Requirement
Would you return every entry below exactly as written, without its images?

========

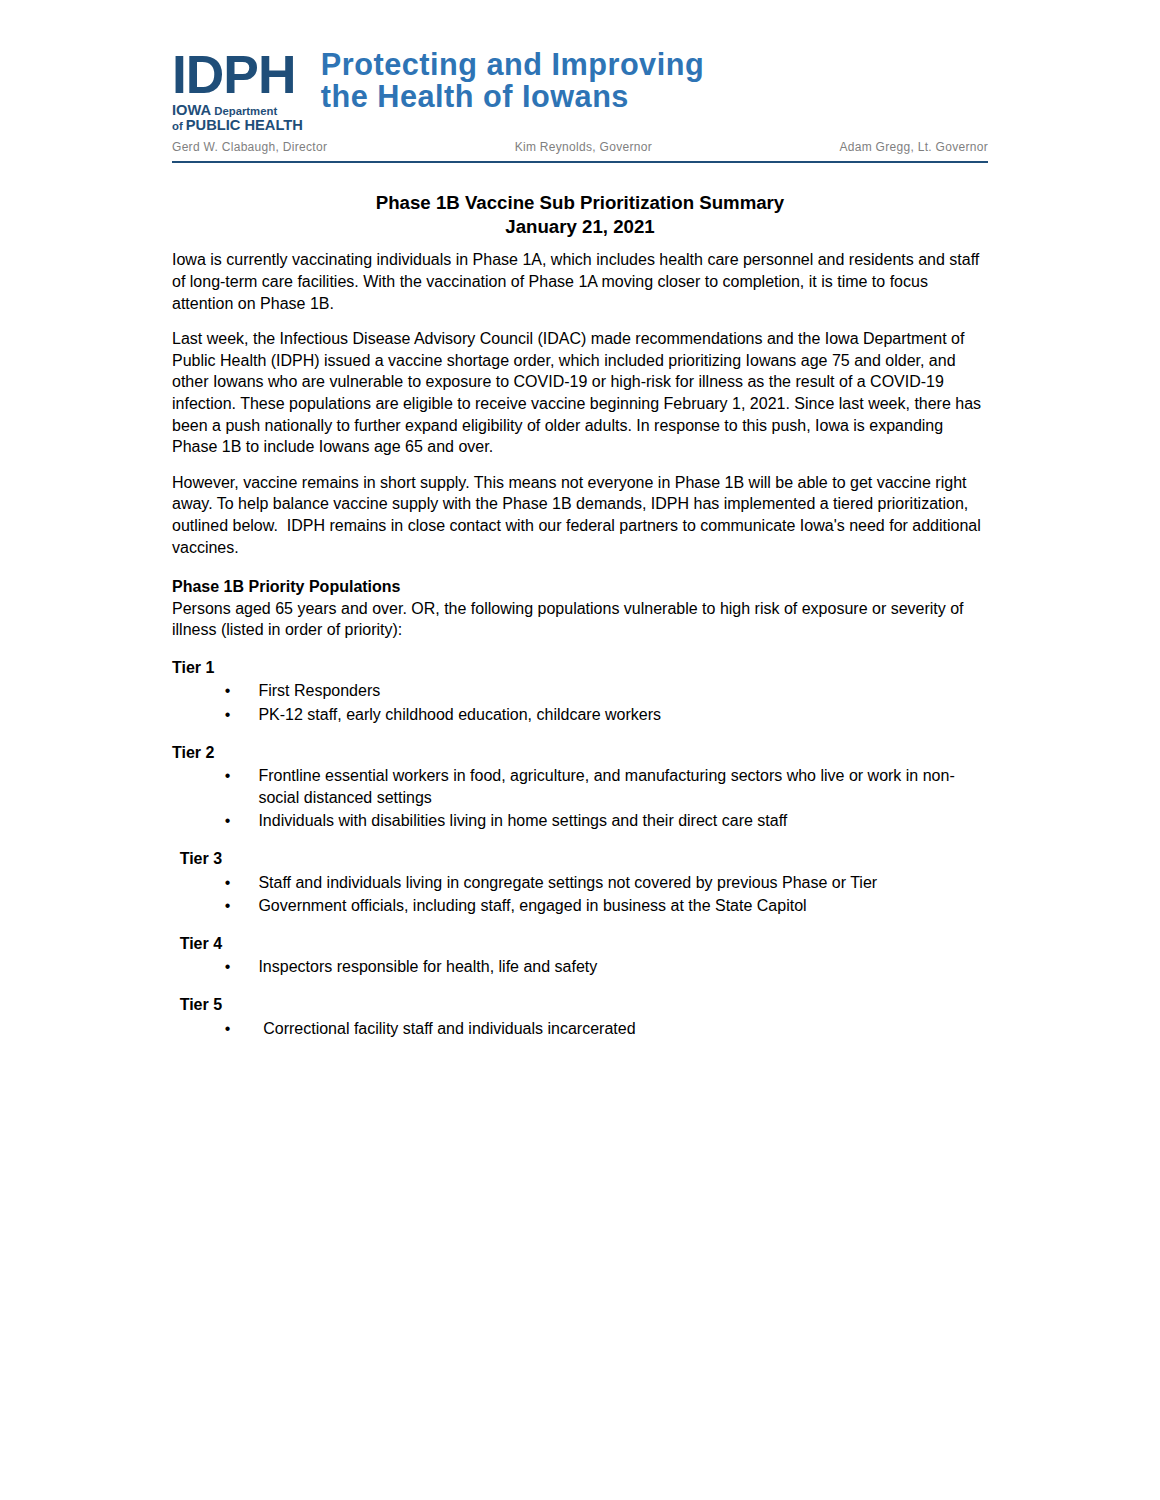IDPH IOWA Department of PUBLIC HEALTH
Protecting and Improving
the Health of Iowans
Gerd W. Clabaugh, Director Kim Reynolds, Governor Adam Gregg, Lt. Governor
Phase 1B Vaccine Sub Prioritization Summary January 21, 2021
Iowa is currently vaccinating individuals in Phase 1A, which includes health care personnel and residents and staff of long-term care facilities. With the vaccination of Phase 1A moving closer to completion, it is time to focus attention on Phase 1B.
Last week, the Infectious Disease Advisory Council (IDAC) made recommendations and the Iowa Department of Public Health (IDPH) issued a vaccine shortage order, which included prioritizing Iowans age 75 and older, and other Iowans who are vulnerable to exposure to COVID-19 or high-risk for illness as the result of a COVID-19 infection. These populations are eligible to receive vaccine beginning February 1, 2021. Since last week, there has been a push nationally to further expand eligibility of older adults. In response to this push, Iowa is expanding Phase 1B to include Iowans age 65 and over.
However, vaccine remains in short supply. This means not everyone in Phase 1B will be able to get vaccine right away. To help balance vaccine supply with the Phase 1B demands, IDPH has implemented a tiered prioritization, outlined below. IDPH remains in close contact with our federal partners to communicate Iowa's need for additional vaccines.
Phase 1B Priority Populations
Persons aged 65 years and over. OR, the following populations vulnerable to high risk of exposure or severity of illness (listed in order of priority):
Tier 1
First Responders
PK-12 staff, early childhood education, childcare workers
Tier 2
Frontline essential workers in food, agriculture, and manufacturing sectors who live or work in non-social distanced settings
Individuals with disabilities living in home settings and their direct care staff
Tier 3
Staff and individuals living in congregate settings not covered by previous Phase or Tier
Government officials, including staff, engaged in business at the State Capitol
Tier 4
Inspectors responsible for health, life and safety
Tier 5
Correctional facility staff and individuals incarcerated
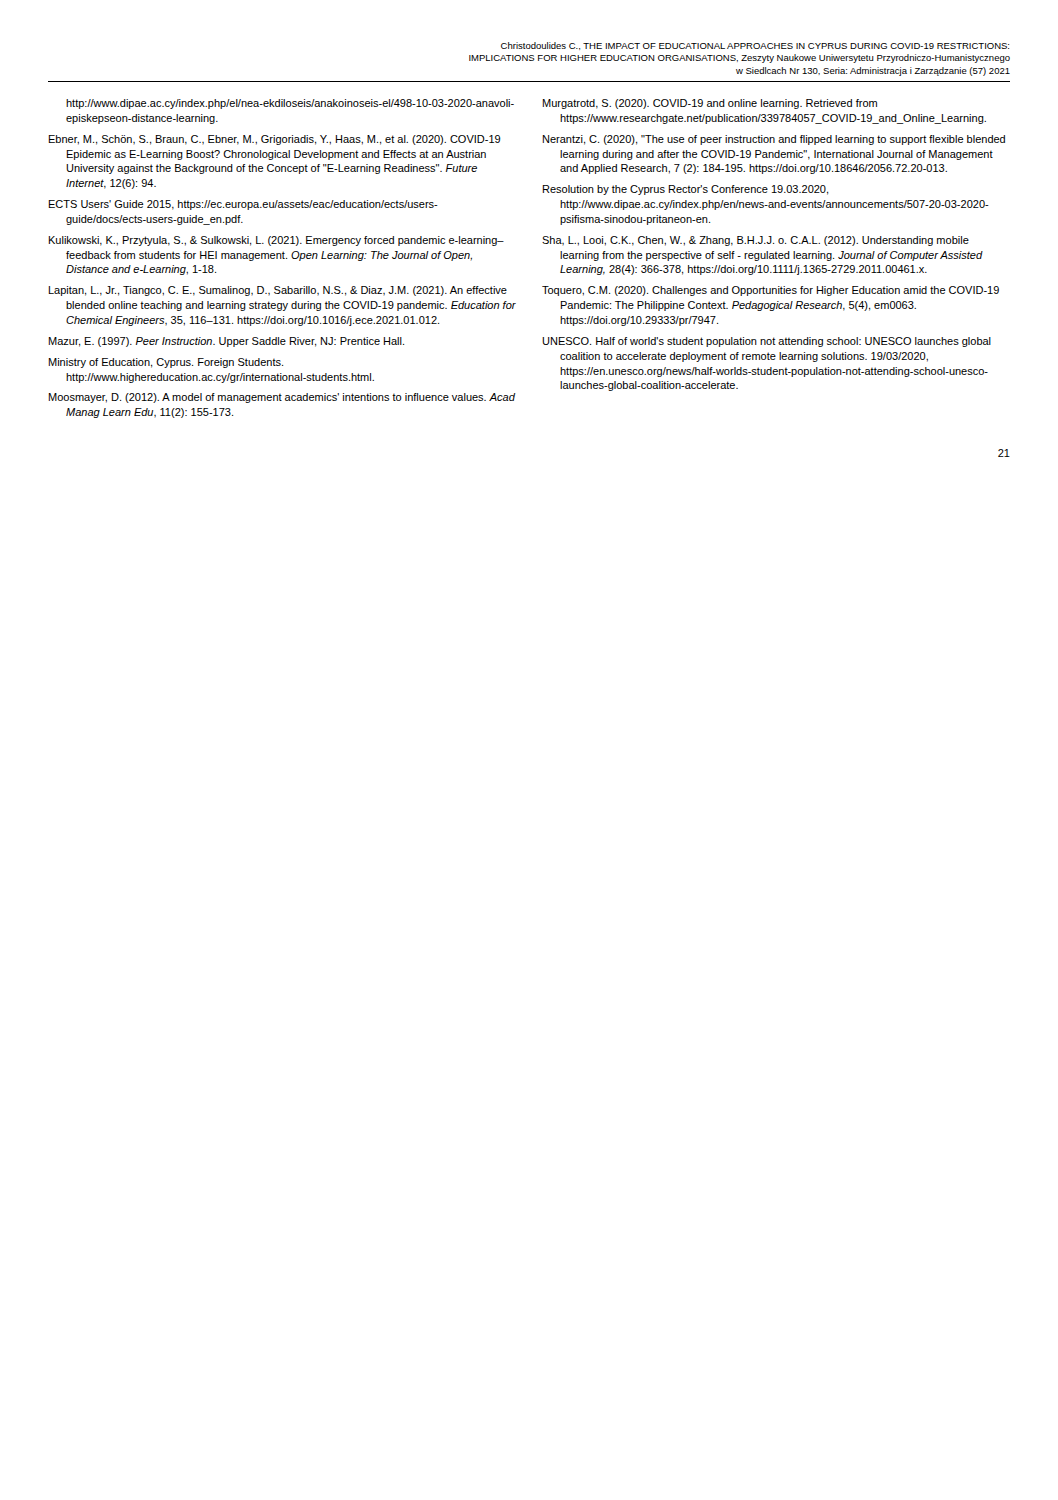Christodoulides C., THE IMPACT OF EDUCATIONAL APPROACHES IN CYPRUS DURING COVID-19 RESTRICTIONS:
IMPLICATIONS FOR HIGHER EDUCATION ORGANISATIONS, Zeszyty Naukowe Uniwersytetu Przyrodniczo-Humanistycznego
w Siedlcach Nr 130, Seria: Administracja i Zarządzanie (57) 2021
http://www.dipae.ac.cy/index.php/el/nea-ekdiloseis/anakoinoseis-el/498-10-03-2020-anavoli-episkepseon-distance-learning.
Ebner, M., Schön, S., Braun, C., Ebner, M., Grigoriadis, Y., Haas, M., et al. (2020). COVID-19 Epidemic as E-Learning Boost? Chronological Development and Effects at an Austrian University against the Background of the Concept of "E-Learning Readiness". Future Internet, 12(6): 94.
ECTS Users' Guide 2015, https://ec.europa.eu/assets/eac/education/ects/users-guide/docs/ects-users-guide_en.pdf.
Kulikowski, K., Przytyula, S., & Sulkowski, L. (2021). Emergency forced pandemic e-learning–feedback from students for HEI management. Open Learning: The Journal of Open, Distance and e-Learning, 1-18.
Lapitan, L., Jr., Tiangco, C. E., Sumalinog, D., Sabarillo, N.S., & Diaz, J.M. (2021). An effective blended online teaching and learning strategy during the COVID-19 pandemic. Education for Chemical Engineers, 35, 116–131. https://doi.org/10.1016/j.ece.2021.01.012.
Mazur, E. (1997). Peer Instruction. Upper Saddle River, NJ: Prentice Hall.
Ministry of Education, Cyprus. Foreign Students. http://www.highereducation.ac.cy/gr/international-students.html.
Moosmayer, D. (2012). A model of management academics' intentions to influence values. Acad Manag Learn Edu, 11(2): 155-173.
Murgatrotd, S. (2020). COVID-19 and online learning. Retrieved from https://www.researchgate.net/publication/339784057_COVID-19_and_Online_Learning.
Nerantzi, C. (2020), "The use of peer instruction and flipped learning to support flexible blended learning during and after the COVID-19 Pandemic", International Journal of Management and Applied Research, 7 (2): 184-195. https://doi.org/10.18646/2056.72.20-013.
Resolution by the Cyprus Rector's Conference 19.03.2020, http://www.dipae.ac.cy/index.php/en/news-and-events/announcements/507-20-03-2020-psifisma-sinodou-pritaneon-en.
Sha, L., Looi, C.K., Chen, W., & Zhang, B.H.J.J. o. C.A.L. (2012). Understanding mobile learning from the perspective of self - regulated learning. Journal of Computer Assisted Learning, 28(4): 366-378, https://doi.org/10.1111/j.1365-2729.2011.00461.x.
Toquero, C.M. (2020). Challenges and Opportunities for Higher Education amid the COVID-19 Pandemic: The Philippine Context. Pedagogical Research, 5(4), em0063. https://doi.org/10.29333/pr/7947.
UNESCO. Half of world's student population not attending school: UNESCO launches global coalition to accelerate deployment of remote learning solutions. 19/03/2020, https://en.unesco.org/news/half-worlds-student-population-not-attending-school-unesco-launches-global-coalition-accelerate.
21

========

Your solution
IDPH IOWA Department of PUBLIC HEALTH
Protecting and Improving
the Health of Iowans
Gerd W. Clabaugh, Director Kim Reynolds, Governor Adam Gregg, Lt. Governor
Phase 1B Vaccine Sub Prioritization Summary January 21, 2021
Iowa is currently vaccinating individuals in Phase 1A, which includes health care personnel and residents and staff of long-term care facilities. With the vaccination of Phase 1A moving closer to completion, it is time to focus attention on Phase 1B.
Last week, the Infectious Disease Advisory Council (IDAC) made recommendations and the Iowa Department of Public Health (IDPH) issued a vaccine shortage order, which included prioritizing Iowans age 75 and older, and other Iowans who are vulnerable to exposure to COVID-19 or high-risk for illness as the result of a COVID-19 infection. These populations are eligible to receive vaccine beginning February 1, 2021. Since last week, there has been a push nationally to further expand eligibility of older adults. In response to this push, Iowa is expanding Phase 1B to include Iowans age 65 and over.
However, vaccine remains in short supply. This means not everyone in Phase 1B will be able to get vaccine right away. To help balance vaccine supply with the Phase 1B demands, IDPH has implemented a tiered prioritization, outlined below. IDPH remains in close contact with our federal partners to communicate Iowa's need for additional vaccines.
Phase 1B Priority Populations
Persons aged 65 years and over. OR, the following populations vulnerable to high risk of exposure or severity of illness (listed in order of priority):
Tier 1
First Responders
PK-12 staff, early childhood education, childcare workers
Tier 2
Frontline essential workers in food, agriculture, and manufacturing sectors who live or work in non-social distanced settings
Individuals with disabilities living in home settings and their direct care staff
Tier 3
Staff and individuals living in congregate settings not covered by previous Phase or Tier
Government officials, including staff, engaged in business at the State Capitol
Tier 4
Inspectors responsible for health, life and safety
Tier 5
Correctional facility staff and individuals incarcerated
Christodoulides C., THE IMPACT OF EDUCATIONAL APPROACHES IN CYPRUS DURING COVID-19 RESTRICTIONS:
IMPLICATIONS FOR HIGHER EDUCATION ORGANISATIONS, Zeszyty Naukowe Uniwersytetu Przyrodniczo-Humanistycznego
w Siedlcach Nr 130, Seria: Administracja i Zarządzanie (57) 2021
http://www.dipae.ac.cy/index.php/el/nea-ekdiloseis/anakoinoseis-el/498-10-03-2020-anavoli-episkepseon-distance-learning.
Ebner, M., Schön, S., Braun, C., Ebner, M., Grigoriadis, Y., Haas, M., et al. (2020). COVID-19 Epidemic as E-Learning Boost? Chronological Development and Effects at an Austrian University against the Background of the Concept of "E-Learning Readiness". Future Internet, 12(6): 94.
ECTS Users' Guide 2015, https://ec.europa.eu/assets/eac/education/ects/users-guide/docs/ects-users-guide_en.pdf.
Kulikowski, K., Przytyula, S., & Sulkowski, L. (2021). Emergency forced pandemic e-learning–feedback from students for HEI management. Open Learning: The Journal of Open, Distance and e-Learning, 1-18.
Lapitan, L., Jr., Tiangco, C. E., Sumalinog, D., Sabarillo, N.S., & Diaz, J.M. (2021). An effective blended online teaching and learning strategy during the COVID-19 pandemic. Education for Chemical Engineers, 35, 116–131. https://doi.org/10.1016/j.ece.2021.01.012.
Mazur, E. (1997). Peer Instruction. Upper Saddle River, NJ: Prentice Hall.
Ministry of Education, Cyprus. Foreign Students. http://www.highereducation.ac.cy/gr/international-students.html.
Moosmayer, D. (2012). A model of management academics' intentions to influence values. Acad Manag Learn Edu, 11(2): 155-173.
Murgatrotd, S. (2020). COVID-19 and online learning. Retrieved from https://www.researchgate.net/publication/339784057_COVID-19_and_Online_Learning.
Nerantzi, C. (2020), "The use of peer instruction and flipped learning to support flexible blended learning during and after the COVID-19 Pandemic", International Journal of Management and Applied Research, 7 (2): 184-195. https://doi.org/10.18646/2056.72.20-013.
Resolution by the Cyprus Rector's Conference 19.03.2020, http://www.dipae.ac.cy/index.php/en/news-and-events/announcements/507-20-03-2020-psifisma-sinodou-pritaneon-en.
Sha, L., Looi, C.K., Chen, W., & Zhang, B.H.J.J. o. C.A.L. (2012). Understanding mobile learning from the perspective of self - regulated learning. Journal of Computer Assisted Learning, 28(4): 366-378, https://doi.org/10.1111/j.1365-2729.2011.00461.x.
Toquero, C.M. (2020). Challenges and Opportunities for Higher Education amid the COVID-19 Pandemic: The Philippine Context. Pedagogical Research, 5(4), em0063. https://doi.org/10.29333/pr/7947.
UNESCO. Half of world's student population not attending school: UNESCO launches global coalition to accelerate deployment of remote learning solutions. 19/03/2020, https://en.unesco.org/news/half-worlds-student-population-not-attending-school-unesco-launches-global-coalition-accelerate.
21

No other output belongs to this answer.